Recently I was having a conversation with a friend. Actually, it wasn’t a conversation, it was more like we were taking turns ranting. It will come as no surprise that we were talking politics.

During the course of the conversation one of us mentioned the Republican mantra that the market will take care of all our problems, from health care to food safety to global warming. I ranted something to the effect that if the market could truly take care of all of these problems, then they wouldn’t exist and we wouldn’t be talking about them.

As soon as I said it, I realized that I had made a point that is at once both trivial and somewhat profound. It’s trivial, because a second’s thought is all you need to realize it’s a self evident statement. It’s somewhat profound merely because it’s a point that no one ever seems to make, at least not framed like that.

Why, after all these years, has the magic market not yet fixed our health care system? Why do we still get tainted foods whenever the FDA is in the hands of Republicans? How did global warming ever get to be a problem if the market cures all? Doesn’t the very existence of these chronic problems prove the inefficacy of markets alone to cure them?

The Republican belief in markets is of a piece with religious faith, but it has the dubious distinction of being even less justifiable. By its nature, religious faith is irrefutable, because it is untestable. The Republican faith in markets is being tested every day, and every day it is proven to be wrong. Food safety is a great example, since the FDA was created as a result of a free market system that was poisoning us, and the last eight years have proven that any regulatory easing quickly results in more poisoning.

So, whereas the religious continue to believe despite the lack of evidence, Republicans continue to believe despite the overwhelming evidence. The religious win that battle-their faith is more intellectually defensible.

Now, I suppose one might argue that the market would assure food safety in time, or that it could solve the health care crisis in time, or that it could put an end to global warming in time, but we must then ask that the operative time scale be defined. If history is any guide, the time scale is of geological dimensions and the success will be achieved only after the markets have destroyed the earth’s ability to sustain life, in which case, I suppose, the market will in fact have solved the problem, in its own way.

Alas, like any people of faith, Republicans have a way of disregarding dogma when it suits their purposes, or the purposes of their corporate masters. Predictably, they do it in situations where markets actually might help to solve a problem. Given such a state of affairs, they immediately game the market to prevent such a shocking disturbance in the force. Consider this from this morning’s New York Times, again relating to food safety:

A federal appeals court has ruled that the government can prohibit meat packers from testing their animals for mad cow disease. Because the Agriculture Department tests only a small percentage of cows for the deadly disease, a Kansas meatpacker, Creekstone Farms Premium Beef, wanted to test all of its cows, but the government says it cannot.
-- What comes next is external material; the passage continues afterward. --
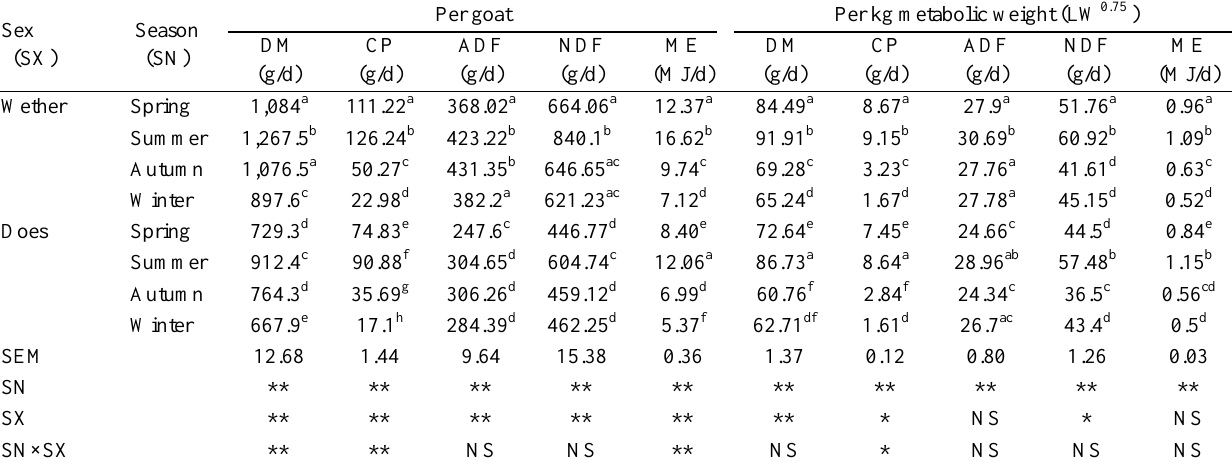
Table 4. Seasonal differences of nutrients intake by wethers and does grazing on introduced L. chinesis pasture Per goat Per kg metabolic weight (LW 0.75 ) Sex Season (SX) (SN) Wether Spring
Larger meat companies worry that if Creekstone is allowed to perform the test and advertise its meat as safe, they could be forced to do the expensive test, too. The United States Court of Appeals for the District of Columbia Circuit said restricting the test was allowable.

Here we see how market forces might actually contribute a mite to promoting food safety, so obviously it was necessary to put an end to Creekstone’s marketing gimmick. I should add that the likelihood is that it would not have helped all that much. Creekstone’s meat was to be aimed at the premium market, and was unlikely to have had much of a real impact on the behavior of the large meatpacking corporations. However, better be safe than sorry and Creekstone’s attempt to compete by promoting food safety was crushed.